Exercise objective — Only one number is wanted: the count of lines in the records below that hold the word "KUKA".

· · · · · · ·

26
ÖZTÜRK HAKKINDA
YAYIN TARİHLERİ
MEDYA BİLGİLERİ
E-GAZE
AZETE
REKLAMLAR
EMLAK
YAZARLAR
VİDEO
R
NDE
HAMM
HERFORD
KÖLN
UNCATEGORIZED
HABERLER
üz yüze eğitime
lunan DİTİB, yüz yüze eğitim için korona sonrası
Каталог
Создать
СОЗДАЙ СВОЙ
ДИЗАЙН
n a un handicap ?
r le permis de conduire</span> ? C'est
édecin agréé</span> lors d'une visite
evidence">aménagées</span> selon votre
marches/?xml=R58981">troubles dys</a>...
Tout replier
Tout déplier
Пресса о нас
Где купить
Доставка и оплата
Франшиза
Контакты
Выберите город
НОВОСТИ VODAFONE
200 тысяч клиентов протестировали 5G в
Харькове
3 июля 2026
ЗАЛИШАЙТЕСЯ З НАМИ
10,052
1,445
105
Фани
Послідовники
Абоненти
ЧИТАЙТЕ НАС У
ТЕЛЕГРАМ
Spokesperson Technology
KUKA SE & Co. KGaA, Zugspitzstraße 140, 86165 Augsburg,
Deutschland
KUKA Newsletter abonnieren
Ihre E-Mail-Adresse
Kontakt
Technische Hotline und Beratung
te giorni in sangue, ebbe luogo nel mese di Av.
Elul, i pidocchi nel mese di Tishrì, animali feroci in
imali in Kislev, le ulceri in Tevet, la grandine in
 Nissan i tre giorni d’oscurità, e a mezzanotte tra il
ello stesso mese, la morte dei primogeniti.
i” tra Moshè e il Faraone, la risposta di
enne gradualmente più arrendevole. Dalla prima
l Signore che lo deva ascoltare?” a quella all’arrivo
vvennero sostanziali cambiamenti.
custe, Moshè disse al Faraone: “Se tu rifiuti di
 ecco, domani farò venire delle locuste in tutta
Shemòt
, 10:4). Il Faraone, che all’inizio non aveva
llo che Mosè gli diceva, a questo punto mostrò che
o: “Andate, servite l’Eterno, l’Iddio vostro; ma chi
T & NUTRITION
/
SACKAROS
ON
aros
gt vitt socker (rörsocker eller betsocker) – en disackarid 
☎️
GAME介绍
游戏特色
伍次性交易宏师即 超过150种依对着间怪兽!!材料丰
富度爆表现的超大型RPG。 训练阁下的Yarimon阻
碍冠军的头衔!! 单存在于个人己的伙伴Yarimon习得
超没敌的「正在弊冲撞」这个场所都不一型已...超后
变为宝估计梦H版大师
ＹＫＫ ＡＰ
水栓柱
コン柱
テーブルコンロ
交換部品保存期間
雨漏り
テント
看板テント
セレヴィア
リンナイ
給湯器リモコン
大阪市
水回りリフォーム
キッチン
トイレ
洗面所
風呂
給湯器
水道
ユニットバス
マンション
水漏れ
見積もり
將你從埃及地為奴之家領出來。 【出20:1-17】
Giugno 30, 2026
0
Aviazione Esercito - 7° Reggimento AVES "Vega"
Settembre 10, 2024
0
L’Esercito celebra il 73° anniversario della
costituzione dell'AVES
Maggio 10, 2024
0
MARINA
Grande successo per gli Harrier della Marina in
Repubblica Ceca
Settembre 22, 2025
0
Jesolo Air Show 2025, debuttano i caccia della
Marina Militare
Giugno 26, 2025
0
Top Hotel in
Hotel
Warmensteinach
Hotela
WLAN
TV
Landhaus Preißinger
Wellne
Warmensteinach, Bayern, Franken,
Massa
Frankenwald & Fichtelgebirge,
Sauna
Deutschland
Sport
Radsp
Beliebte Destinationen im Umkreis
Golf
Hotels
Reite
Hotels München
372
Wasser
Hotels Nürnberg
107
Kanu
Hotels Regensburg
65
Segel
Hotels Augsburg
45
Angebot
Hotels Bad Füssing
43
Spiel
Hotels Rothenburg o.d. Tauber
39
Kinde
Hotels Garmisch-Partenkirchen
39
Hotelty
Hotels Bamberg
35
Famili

· · · · · · ·

Exercise solution — 2